Un violento incendio è divampato nelle prime ore del mattino in Italia, dando origine a un’imponente colonna di fumo nero visibile a diversi chilometri di distanza. Le fiamme hanno rapidamente avvolto un’area adibita allo stoccaggio di materiali, mentre decine di residenti hanno immortalato sui social un’alba segnata da un denso pennacchio che ha oscurato il cielo.
L’emergenza è scattata poco prima delle 5 del mattino, con un massiccio intervento dei vigili del fuoco, impegnati nel contenere il rogo e impedire che si propagasse ulteriormente. Durante le operazioni una persona è rimasta lievemente ferita ed è stata soccorsa dal personale sanitario.

L’incendio è scoppiato presso la piattaforma ecologica di Novate Milanese, dove, secondo le prime informazioni, tutto il materiale presente all’interno dell’impianto è stato coinvolto dalle fiamme.

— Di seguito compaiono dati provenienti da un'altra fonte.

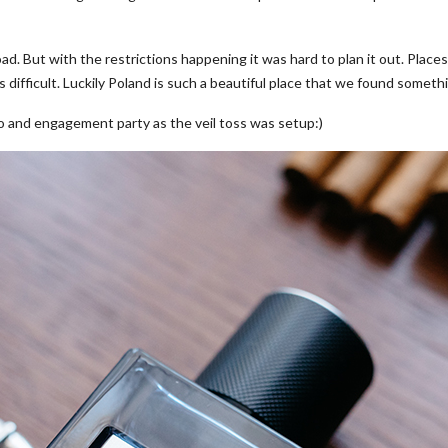
ad. But with the restrictions happening it was hard to plan it out. Place
 difficult. Luckily Poland is such a beautiful place that we found somethi
to and engagement party as the veil toss was setup:)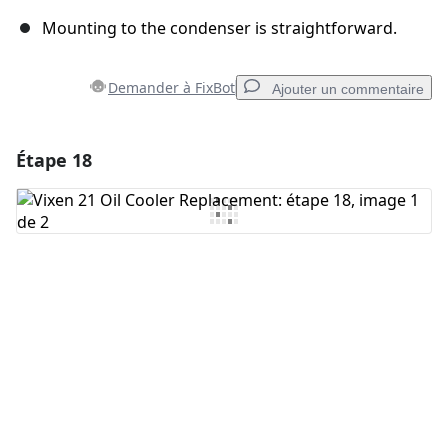
Mounting to the condenser is straightforward.
Demander à FixBot
Ajouter un commentaire
Étape 18
Ajouter un commentaire
Ajouter un commentaire
Annuler
Publier un commentaire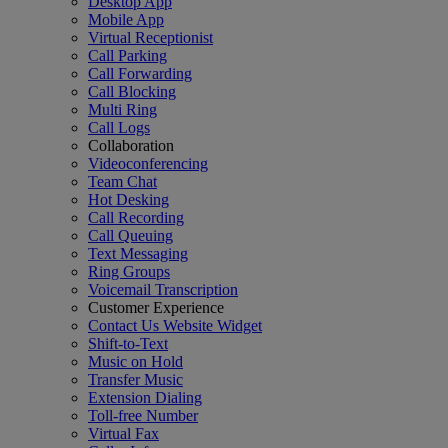
Desktop App
Mobile App
Virtual Receptionist
Call Parking
Call Forwarding
Call Blocking
Multi Ring
Call Logs
Collaboration
Videoconferencing
Team Chat
Hot Desking
Call Recording
Call Queuing
Text Messaging
Ring Groups
Voicemail Transcription
Customer Experience
Contact Us Website Widget
Shift-to-Text
Music on Hold
Transfer Music
Extension Dialing
Toll-free Number
Virtual Fax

La combustione ha prodotto una densa nube di fumo nero, ben visibile anche dai comuni limitrofi.
Sul posto sono intervenute diverse squadre dei vigili del fuoco, arrivate con cinque mezzi per domare il rogo e mettere in sicurezza l’area. Le operazioni di spegnimento sono proseguite per diverse ore a causa della grande quantità di materiale coinvolto.

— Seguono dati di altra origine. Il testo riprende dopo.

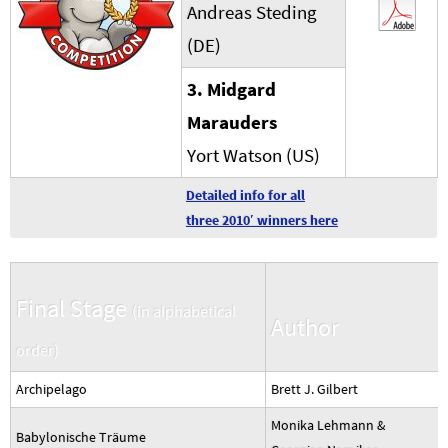
Andreas Steding
(DE)
3. Midgard
Marauders
Yort Watson (US)
Detailed info for all
three 2010′ winners here
Final Stage
(in alphabetical
Author
order)
Archipelago
Brett J. Gilbert
Monika Lehmann &
Babylonische Träume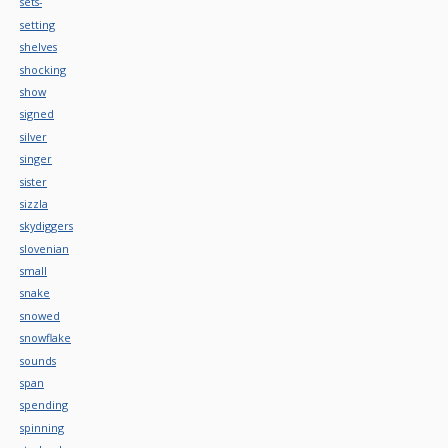
sets-
setting
shelves
shocking
show
signed
silver
singer
sister
sizzla
skydiggers
slovenian
small
snake
snowed
snowflake
sounds
span
spending
spinning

Nel corso dell’intervento è rimasto leggermente ustionato il custode dell’impianto, un uomo di 54 anni, che è stato trasportato in codice giallo al pronto soccorso dell’ospedale Niguarda. Le sue condizioni non destano particolare preoccupazione, mentre sono in corso gli accertamenti per chiarire le cause dell’incendio.